SAN FRANCISCO — Combining alefacept with acitretin and narrow-band UVB in patients with plaque-type psoriasis is well tolerated and can induce early responses, three case reports indicate.
The triple therapy potentially can speed withdrawal of methotrexate or UVB therapy, Dr. Angela Moore reported in a poster presentation at the annual meeting of the American Academy of Dermatology.
The study was funded by Biogen Idec Inc., which makes alefacept.
Alefacept, a biologic T cell inhibitor, usually has an onset of action of 14–16 weeks when it is used as a single agent. Monotherapy with low-dose acitretin has an onset of action of about 3 months. The combination of low-dose acitretin with narrow-band UVB has previously been shown to speed responses, wrote Dr. Moore, a dermatologist in Arlington, Tex.
She and her associates evaluated the triple therapy in three patients with moderate to severe plaque-type psoriasis that was refractory to numerous treatments.

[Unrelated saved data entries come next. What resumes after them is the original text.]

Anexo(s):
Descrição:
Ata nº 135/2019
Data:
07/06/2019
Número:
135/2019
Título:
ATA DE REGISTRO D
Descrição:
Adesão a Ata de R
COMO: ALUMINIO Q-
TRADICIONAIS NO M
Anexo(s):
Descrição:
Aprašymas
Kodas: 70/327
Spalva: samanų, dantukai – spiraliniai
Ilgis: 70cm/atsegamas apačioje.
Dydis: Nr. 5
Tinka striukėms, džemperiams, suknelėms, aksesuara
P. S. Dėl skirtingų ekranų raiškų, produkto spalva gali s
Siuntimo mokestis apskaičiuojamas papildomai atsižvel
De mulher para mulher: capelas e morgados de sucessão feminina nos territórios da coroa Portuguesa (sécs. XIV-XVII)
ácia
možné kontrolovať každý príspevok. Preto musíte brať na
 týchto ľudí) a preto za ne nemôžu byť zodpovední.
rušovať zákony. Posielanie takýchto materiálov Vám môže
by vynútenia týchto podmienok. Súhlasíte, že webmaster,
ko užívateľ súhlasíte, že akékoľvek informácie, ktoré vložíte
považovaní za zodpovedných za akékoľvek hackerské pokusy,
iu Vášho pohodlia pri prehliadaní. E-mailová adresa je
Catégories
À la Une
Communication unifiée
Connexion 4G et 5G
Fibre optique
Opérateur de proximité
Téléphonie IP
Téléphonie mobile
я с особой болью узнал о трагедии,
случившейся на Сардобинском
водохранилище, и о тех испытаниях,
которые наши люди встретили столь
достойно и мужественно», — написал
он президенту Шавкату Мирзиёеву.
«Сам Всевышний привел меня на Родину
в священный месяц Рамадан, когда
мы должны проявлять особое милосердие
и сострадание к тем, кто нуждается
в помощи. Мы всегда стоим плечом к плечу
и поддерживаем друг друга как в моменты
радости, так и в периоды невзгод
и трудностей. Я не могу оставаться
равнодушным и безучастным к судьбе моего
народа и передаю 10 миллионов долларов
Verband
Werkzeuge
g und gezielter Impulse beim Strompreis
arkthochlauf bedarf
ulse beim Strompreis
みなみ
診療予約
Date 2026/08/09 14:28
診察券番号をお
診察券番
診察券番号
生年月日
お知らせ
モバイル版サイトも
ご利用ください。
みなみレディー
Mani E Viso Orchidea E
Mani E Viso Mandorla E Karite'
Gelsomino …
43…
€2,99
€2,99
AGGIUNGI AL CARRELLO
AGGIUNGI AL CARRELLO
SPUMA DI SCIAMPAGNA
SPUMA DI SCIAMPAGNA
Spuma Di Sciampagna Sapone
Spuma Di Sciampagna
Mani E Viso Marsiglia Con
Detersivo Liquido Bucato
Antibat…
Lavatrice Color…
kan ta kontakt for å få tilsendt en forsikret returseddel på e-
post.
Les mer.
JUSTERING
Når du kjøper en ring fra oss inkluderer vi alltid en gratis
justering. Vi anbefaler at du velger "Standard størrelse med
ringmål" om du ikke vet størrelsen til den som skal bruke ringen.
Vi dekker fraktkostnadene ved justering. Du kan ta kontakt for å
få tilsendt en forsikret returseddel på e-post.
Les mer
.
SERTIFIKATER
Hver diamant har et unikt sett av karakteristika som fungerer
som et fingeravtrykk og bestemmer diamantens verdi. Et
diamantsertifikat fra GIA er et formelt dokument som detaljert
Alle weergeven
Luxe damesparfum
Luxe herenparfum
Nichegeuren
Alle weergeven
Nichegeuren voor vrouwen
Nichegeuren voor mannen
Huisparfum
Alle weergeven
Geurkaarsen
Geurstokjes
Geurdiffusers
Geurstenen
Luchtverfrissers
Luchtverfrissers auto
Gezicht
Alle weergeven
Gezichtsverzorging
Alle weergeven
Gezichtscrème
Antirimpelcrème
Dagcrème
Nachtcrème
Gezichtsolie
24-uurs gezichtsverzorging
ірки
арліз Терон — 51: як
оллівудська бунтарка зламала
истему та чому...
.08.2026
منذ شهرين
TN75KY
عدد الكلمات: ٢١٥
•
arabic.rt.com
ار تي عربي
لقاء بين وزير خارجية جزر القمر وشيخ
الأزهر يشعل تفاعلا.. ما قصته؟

One patient, with a 20% body surface area (BSA) involvement, initially was treated with acitretin and narrow-band UVB. When he didn't show any improvement during 6 weeks of therapy, alefacept was added. After 7 weeks of the triple therapy, BSA involvement had declined to 3%.
A second patient, who had more than 80% BSA involvement, began to respond after 9 weeks of triple therapy. By week 11, BSA involvement was down to just 3%.
The third patient had 70% BSA involvement at the start of triple therapy. He showed significant improvement after 6 weeks, and his BSA involvement was only 4% at week 11.
While taking alefacept, CD4+ T cell counts decreased in all three patients. However, none of them developed clinical signs of infection or other side effects, Dr. Moore wrote.